THE issues before the Bench is - Whether when assessee fails to explain huge increase in sundry creditors and unsecured loans, additions made by AO in this regard are legally sustainable. And the answer goes against the assessee.
Facts of the case

The
assessee filed its return for the Assessment Year 2000-01 declaring loss. The case of the
assessee was picked up for scrutiny and a notice under Section 143(2) was dispatched by the Income Tax Authorities on 30.10.2001. The Assessing Officer, thereafter, sent further notices for the purposes of the scrutiny assessment. In response to the said notices, N, one of the then partners of the assessee firm, appeared before the Assessing Officer but showed his inability to produce any accounts or other details as sought by the Assessing Officer. He stated that there were certain disputes between the partners of the assessee firm and a suit had been instituted in this court wherein a Local Commissioner had been appointed to inspect and sign the books of accounts relating to the businesses of the partners including the assessee firm. The books and other accounts were stated to be in the custody of the Local Commissioner appointed by the Court. The Assessing Officer passed an assessment order under Section 144 on best judgment basis. The Assessing Officer observed that while the opening stock of Walnut Kernels was valued at Rs.173.81 per kg., the closing stock had been valued at Rs.44.53 per kg. The Assessing Officer also noticed that there was a shortage of 23,817.516 kgs of Kernels. During the previous year relevant to the Assessment Year 2000-2001, there was an increase in sundry creditors and unsecured loans. There was addition in the partners’ capital accounts. The Assessing Officer disallowed the losses claimed and made additions under Section 68 with regard to the addition in the capital accounts of partners as well as on account of increase in unsecured loans and sundry creditors. In addition, the Assessing Officer also initiated penalty proceedings under Section 271(1)(c), 272A(1)(c), 271D and 271E of the Act.
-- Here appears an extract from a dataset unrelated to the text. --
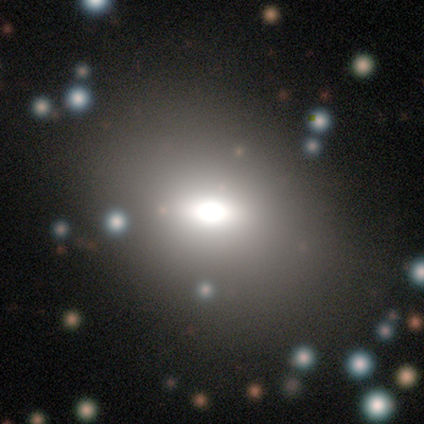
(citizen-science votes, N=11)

The disputes between the partners of the assessee were, apparently, settled and a Memorandum of Understanding and accordingly, a compromise decree was passed by the Court.

Thereafter, the assessee preferred a revision petition under Section 264 impugning the assessment order which was rejected by the CIT as being belated. Aggrieved by the same, the assessee preferred a writ petition which was allowed by this court and the matter was remanded to CIT to decide the same on merits in accordance with law and after affording the assessee an opportunity of being heard.
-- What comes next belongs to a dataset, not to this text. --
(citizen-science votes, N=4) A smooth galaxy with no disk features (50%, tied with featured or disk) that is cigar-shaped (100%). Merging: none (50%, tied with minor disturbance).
On remand, the CIT passed an order again rejecting the revision petition preferred by the assessee. Aggrieved by the same, the assessee preferred another writ petition alleging that the CIT had failed to consider the assessee's contention that no notice under Section 143(2) had been served on the assessee within the period prescribed and, consequently, the assessment proceedings were liable to be set aside. The court was of the view that the CIT had not examined the assessee’s contention with regard to non-service of notice and remanded the matter to CIT to examine the contentions of the assessee and decide the revision petition afresh.

CIT held that as per the statement of assessee, notice dispatched on 30.10.2001 had been received by the assessee and same had not been objected to by the assessee before the Assessing Officer. CIT also noted that there were several other notices on record which had been issued to the assessee through speed post at the same address subsequent to 31.10.2001. While some of them had been served, the others had been returned on the ground that the assessee had refused to accept the same. It was noted that there was no evidence that the notice dispatched on 30.10.2001 had been returned. Thus, CIT returned finding that the notice had been duly served on the assessee.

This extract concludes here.